(Structured page parsing data)
______________________________
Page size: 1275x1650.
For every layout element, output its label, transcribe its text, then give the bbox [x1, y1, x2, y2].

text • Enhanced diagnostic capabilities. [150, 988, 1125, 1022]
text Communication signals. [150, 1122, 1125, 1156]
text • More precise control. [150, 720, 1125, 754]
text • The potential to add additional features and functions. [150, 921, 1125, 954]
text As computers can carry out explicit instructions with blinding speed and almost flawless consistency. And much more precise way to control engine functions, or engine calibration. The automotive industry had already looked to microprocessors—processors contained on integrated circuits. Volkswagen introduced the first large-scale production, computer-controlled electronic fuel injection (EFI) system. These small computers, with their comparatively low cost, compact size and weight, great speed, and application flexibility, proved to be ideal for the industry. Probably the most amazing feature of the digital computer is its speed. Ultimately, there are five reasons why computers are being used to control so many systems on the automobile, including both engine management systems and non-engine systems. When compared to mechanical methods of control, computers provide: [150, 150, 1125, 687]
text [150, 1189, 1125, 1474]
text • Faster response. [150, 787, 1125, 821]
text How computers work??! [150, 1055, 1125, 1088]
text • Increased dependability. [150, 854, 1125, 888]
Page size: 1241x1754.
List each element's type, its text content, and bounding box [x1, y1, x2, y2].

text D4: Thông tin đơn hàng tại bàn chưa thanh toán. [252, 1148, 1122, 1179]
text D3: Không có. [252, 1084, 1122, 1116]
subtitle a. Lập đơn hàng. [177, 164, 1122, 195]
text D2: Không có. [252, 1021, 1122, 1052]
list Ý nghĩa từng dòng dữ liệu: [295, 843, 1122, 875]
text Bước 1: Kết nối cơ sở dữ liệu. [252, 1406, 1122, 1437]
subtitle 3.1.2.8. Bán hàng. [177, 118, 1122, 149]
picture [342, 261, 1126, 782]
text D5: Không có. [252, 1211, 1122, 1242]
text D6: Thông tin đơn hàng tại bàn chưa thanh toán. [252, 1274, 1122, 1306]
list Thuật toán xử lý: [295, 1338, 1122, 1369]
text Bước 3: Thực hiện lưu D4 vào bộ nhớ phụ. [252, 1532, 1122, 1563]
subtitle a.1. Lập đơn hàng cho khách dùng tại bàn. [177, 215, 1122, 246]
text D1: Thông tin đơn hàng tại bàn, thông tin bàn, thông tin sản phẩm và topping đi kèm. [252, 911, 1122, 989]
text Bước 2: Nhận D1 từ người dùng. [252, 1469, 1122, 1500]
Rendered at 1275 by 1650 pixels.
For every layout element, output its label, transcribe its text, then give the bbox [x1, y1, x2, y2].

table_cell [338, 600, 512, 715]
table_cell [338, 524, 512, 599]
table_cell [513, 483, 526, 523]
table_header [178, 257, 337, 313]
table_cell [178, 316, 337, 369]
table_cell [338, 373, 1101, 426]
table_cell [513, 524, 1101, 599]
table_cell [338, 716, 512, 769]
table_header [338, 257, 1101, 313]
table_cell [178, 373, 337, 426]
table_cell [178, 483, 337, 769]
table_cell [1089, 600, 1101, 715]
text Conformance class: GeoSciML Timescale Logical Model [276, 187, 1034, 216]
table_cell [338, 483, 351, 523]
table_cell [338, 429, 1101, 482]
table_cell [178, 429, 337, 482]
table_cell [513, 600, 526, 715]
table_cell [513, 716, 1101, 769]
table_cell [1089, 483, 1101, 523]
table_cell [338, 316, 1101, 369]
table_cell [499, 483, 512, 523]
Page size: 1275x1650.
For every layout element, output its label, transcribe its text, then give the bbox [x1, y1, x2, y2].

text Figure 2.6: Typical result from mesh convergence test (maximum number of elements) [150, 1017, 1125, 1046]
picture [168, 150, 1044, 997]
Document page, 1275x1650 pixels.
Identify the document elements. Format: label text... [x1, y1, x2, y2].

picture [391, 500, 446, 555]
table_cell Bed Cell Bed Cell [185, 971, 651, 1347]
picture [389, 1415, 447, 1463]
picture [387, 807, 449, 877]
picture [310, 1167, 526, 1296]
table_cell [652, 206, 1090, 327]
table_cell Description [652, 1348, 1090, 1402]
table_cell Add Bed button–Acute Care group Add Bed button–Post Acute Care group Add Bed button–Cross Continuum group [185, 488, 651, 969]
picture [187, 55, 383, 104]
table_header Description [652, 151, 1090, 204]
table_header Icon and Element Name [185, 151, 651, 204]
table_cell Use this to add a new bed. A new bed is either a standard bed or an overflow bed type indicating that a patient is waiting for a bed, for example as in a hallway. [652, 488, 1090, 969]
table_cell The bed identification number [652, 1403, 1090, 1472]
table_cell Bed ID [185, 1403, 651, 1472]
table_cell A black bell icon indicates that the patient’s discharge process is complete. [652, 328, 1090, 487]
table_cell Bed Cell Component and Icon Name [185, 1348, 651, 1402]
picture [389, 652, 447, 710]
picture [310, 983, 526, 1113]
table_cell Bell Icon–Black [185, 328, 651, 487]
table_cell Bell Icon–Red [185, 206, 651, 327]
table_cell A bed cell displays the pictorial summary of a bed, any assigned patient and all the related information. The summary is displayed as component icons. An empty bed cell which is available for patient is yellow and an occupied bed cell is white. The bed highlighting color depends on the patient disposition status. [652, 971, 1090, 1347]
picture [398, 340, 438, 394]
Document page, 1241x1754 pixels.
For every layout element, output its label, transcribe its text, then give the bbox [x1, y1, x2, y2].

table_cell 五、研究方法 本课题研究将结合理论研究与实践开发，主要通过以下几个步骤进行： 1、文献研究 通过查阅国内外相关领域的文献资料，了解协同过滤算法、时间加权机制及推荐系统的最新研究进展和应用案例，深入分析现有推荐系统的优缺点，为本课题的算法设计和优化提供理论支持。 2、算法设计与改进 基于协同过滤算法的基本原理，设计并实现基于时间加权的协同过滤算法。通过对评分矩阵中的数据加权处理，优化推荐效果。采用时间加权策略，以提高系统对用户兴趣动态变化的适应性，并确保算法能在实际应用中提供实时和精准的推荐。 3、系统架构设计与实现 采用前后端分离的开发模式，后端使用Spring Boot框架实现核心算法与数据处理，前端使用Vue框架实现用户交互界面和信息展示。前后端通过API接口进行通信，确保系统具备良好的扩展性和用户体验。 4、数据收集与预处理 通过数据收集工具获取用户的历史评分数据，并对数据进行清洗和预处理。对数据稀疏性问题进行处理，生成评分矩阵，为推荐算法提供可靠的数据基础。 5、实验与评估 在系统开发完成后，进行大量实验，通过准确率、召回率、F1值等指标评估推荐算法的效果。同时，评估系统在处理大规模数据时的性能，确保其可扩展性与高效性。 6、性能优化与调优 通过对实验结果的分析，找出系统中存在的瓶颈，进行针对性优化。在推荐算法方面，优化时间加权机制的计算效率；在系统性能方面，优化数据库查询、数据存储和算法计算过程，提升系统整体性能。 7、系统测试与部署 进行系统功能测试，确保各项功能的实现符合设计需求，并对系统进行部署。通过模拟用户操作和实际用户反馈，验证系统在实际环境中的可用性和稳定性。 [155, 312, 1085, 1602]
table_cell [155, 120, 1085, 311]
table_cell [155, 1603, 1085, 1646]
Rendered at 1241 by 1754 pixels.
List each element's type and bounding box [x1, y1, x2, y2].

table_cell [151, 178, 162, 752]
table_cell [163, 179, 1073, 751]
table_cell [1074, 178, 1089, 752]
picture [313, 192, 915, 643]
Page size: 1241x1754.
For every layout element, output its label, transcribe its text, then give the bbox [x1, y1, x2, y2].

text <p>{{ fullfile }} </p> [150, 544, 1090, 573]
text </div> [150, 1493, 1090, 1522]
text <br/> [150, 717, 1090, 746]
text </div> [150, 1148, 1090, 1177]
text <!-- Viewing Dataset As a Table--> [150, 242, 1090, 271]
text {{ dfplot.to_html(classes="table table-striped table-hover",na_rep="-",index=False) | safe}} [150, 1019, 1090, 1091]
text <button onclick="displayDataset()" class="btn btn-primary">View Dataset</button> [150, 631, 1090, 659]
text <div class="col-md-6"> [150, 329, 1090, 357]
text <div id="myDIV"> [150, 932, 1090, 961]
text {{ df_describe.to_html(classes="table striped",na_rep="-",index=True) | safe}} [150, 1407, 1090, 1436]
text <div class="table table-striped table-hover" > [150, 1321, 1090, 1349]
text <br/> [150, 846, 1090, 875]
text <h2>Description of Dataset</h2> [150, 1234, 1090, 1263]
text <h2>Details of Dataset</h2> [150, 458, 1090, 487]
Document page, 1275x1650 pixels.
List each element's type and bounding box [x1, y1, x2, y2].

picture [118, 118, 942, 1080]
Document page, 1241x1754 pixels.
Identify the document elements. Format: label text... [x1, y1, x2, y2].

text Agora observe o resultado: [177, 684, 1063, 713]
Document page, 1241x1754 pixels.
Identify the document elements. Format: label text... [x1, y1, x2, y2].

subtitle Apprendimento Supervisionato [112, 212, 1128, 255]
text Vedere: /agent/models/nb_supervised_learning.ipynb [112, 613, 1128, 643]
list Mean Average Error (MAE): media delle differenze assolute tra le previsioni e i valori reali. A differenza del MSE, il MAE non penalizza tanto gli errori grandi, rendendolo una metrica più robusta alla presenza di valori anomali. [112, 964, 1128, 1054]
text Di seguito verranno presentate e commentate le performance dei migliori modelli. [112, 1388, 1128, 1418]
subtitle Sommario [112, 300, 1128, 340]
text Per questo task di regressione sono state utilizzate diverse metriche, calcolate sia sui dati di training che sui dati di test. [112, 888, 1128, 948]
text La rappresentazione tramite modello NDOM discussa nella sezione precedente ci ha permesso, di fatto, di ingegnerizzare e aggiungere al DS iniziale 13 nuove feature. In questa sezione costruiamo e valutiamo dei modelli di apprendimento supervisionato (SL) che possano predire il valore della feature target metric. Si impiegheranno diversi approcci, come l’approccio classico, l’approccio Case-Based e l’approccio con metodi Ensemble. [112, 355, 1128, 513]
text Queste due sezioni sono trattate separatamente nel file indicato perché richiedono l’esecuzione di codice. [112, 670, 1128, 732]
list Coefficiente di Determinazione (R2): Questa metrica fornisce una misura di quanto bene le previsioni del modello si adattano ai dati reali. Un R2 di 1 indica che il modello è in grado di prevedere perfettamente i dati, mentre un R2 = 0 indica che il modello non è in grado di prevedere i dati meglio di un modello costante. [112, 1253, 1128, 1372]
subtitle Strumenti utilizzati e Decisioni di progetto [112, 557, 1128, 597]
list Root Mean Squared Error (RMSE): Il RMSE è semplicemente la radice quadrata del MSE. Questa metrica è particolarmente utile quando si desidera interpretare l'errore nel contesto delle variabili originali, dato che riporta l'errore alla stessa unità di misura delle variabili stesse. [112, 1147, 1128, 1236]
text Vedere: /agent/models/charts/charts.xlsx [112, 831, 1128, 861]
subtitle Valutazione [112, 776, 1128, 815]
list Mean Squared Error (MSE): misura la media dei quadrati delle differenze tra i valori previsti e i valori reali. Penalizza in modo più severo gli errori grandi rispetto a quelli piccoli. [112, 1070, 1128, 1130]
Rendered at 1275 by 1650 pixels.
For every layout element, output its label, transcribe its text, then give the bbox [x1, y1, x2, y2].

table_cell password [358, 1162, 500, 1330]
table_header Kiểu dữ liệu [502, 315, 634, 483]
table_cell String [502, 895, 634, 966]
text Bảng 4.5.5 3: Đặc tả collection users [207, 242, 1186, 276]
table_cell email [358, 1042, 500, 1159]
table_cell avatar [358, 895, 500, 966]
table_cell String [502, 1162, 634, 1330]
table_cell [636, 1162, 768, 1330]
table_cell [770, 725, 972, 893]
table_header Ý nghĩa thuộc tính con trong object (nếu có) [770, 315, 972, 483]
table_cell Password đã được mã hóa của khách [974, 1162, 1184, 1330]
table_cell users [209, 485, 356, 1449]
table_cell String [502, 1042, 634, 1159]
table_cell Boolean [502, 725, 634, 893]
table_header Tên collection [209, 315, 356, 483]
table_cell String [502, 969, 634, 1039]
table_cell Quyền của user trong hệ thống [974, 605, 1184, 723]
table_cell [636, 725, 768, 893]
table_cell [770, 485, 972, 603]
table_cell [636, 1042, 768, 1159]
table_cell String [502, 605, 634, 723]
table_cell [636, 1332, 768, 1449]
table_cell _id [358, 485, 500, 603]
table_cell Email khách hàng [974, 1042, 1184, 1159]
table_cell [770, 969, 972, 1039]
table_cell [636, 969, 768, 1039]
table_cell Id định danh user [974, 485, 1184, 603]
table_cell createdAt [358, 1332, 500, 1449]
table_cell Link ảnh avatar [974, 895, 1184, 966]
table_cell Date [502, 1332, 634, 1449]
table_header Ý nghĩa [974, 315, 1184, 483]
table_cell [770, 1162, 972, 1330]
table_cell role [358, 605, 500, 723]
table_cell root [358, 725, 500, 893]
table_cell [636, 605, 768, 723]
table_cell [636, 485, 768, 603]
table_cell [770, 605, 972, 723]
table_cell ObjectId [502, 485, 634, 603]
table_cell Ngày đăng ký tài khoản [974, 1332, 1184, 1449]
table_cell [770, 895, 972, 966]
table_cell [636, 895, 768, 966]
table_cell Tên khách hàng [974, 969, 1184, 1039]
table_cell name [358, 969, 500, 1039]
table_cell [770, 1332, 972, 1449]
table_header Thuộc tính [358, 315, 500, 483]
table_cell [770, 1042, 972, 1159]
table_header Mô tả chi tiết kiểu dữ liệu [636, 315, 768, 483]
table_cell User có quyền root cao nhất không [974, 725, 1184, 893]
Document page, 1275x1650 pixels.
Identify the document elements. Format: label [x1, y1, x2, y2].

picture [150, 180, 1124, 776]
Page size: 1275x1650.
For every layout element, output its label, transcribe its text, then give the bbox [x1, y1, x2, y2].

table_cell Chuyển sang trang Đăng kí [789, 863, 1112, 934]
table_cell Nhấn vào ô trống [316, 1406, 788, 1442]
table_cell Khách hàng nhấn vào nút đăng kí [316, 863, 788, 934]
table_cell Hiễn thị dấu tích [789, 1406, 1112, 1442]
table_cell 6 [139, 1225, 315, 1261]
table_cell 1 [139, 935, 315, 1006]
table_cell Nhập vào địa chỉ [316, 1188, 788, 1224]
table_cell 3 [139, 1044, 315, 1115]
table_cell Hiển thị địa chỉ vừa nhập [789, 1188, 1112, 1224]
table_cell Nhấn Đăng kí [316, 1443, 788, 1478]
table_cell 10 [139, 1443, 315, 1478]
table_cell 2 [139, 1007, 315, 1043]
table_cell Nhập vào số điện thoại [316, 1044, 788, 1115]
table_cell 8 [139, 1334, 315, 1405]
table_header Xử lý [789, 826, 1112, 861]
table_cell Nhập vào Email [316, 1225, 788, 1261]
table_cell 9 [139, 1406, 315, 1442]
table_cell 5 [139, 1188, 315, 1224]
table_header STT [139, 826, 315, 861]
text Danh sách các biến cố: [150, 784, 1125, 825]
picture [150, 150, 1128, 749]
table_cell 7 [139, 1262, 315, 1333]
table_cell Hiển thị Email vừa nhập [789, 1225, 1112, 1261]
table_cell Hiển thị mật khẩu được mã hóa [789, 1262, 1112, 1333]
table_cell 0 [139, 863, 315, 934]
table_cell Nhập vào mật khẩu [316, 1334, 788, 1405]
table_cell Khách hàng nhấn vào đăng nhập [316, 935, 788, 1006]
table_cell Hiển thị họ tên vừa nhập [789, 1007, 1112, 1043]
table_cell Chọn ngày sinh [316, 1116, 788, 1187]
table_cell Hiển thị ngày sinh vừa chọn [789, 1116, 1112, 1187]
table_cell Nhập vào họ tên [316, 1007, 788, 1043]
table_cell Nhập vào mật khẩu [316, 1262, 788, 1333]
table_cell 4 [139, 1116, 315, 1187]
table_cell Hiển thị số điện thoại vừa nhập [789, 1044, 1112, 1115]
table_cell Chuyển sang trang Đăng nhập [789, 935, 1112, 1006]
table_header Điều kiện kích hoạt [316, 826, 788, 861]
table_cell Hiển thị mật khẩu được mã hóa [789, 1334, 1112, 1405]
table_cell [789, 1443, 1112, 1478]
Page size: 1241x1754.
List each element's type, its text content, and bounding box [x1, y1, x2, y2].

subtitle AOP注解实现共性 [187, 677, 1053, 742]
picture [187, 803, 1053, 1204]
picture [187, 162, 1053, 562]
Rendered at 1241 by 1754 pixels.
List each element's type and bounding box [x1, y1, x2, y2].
______________________________
Repeat exactly the lines above from the one with "table_cell [338, 524, 512, 599]" up to and including the one with "table_cell [513, 716, 1101, 769]". No other line belongs in the reply.

### Answer box
table_cell [338, 524, 512, 599]
table_cell [513, 483, 526, 523]
table_header [178, 257, 337, 313]
table_cell [178, 316, 337, 369]
table_cell [338, 373, 1101, 426]
table_cell [513, 524, 1101, 599]
table_cell [338, 716, 512, 769]
table_header [338, 257, 1101, 313]
table_cell [178, 373, 337, 426]
table_cell [178, 483, 337, 769]
table_cell [1089, 600, 1101, 715]
text Conformance class: GeoSciML Timescale Logical Model [276, 187, 1034, 216]
table_cell [338, 483, 351, 523]
table_cell [338, 429, 1101, 482]
table_cell [178, 429, 337, 482]
table_cell [513, 600, 526, 715]
table_cell [513, 716, 1101, 769]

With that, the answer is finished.